Required action: Stop after the line that contains "Types of outdoor activities in 2014 and 2015."; until then, restate each line of the entries word for word from the very first.

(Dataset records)
>>>
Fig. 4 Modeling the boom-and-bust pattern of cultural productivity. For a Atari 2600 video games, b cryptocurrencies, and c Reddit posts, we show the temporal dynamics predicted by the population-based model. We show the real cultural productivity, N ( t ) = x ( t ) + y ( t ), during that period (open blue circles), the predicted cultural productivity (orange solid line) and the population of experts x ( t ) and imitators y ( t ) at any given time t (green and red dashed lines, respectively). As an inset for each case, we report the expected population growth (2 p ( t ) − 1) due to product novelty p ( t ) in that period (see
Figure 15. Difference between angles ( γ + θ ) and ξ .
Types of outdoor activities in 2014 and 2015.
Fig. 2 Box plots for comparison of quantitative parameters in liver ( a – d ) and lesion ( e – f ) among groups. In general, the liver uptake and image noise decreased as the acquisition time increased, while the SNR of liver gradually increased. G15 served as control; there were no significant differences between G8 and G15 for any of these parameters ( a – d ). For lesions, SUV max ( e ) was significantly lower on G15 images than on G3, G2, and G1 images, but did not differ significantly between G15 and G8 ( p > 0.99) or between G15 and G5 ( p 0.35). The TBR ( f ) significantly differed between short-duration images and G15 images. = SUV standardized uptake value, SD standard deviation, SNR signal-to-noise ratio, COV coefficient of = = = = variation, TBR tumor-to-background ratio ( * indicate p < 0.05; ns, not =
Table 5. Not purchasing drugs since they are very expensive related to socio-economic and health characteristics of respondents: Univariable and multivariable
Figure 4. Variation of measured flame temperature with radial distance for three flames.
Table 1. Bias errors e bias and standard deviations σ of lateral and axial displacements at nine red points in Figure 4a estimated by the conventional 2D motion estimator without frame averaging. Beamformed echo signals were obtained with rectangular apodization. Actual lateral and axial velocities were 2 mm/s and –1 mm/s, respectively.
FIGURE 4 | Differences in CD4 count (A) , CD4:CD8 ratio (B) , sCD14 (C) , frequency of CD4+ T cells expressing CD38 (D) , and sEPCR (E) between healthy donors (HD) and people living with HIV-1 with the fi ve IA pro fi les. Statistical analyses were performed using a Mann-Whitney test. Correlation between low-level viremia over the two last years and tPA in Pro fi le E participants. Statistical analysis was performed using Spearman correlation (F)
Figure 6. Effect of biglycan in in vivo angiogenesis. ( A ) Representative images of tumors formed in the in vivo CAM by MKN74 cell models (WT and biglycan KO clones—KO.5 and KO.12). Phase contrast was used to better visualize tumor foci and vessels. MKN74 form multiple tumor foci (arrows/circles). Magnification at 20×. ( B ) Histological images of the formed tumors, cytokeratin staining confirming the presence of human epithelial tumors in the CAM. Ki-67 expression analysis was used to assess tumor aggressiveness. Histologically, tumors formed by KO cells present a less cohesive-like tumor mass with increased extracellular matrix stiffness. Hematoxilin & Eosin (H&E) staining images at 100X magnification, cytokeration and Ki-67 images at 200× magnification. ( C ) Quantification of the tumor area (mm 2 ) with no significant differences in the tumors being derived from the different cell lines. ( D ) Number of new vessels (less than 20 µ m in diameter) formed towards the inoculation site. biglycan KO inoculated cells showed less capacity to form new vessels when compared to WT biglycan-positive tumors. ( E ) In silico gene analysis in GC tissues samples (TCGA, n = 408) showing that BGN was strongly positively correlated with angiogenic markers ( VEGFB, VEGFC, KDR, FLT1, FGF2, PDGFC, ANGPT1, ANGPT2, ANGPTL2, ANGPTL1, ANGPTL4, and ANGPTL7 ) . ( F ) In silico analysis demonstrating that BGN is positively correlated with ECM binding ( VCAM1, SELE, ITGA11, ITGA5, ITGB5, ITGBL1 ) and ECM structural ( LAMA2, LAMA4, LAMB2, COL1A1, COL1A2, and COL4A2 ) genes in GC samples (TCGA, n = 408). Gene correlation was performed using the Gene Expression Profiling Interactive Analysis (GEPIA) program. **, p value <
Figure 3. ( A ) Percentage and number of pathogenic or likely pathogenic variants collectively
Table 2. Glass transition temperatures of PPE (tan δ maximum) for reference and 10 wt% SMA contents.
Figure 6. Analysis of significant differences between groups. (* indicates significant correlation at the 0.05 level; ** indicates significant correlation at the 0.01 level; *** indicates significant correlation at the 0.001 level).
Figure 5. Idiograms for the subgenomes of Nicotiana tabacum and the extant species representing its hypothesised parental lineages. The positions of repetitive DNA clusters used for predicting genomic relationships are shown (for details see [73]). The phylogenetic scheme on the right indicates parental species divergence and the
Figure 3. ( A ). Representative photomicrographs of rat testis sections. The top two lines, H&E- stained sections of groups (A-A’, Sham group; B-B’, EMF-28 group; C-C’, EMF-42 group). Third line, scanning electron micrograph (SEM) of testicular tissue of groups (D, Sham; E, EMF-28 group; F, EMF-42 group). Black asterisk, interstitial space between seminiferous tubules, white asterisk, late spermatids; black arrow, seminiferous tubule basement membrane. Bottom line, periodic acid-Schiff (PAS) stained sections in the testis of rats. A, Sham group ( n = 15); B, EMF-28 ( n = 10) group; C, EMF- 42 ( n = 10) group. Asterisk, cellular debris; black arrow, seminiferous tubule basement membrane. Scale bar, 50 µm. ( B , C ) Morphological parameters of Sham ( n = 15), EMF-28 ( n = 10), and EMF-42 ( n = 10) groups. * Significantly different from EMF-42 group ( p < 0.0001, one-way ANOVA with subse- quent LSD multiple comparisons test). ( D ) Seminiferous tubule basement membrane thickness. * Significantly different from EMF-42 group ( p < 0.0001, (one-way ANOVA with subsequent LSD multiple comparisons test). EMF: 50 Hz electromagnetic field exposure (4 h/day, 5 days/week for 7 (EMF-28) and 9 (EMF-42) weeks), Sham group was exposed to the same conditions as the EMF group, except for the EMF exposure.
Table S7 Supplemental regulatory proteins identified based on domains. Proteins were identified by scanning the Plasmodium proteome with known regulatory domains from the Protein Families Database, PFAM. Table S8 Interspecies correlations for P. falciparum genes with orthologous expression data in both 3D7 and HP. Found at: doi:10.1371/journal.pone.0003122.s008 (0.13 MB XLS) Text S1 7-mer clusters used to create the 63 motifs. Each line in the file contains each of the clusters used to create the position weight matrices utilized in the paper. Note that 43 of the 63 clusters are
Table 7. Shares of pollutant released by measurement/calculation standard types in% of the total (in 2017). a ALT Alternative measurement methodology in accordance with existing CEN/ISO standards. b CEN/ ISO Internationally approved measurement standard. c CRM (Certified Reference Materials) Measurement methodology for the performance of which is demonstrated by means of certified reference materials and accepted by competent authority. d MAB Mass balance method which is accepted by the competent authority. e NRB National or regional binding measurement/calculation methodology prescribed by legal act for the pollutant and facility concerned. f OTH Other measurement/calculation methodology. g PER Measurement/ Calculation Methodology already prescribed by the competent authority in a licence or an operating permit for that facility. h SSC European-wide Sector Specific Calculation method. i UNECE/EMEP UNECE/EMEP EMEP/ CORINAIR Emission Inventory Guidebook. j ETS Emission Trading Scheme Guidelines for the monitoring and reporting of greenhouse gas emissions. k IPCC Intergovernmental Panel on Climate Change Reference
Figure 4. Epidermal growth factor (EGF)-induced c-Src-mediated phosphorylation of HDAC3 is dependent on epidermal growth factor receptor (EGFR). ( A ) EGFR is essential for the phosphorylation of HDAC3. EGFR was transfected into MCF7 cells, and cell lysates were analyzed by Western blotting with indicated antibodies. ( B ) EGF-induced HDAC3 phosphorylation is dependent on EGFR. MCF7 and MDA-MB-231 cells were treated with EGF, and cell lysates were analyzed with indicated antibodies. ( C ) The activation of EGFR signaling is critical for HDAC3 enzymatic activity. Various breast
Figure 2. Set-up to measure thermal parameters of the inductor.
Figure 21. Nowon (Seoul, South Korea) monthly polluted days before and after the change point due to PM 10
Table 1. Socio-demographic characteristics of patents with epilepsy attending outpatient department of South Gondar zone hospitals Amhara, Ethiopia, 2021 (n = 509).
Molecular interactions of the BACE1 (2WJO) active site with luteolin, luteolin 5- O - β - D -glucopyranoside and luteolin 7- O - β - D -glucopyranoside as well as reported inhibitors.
<<<
Response to this task:
Fig. 4 Modeling the boom-and-bust pattern of cultural productivity. For a Atari 2600 video games, b cryptocurrencies, and c Reddit posts, we show the temporal dynamics predicted by the population-based model. We show the real cultural productivity, N ( t ) = x ( t ) + y ( t ), during that period (open blue circles), the predicted cultural productivity (orange solid line) and the population of experts x ( t ) and imitators y ( t ) at any given time t (green and red dashed lines, respectively). As an inset for each case, we report the expected population growth (2 p ( t ) − 1) due to product novelty p ( t ) in that period (see
Figure 15. Difference between angles ( γ + θ ) and ξ .
Types of outdoor activities in 2014 and 2015.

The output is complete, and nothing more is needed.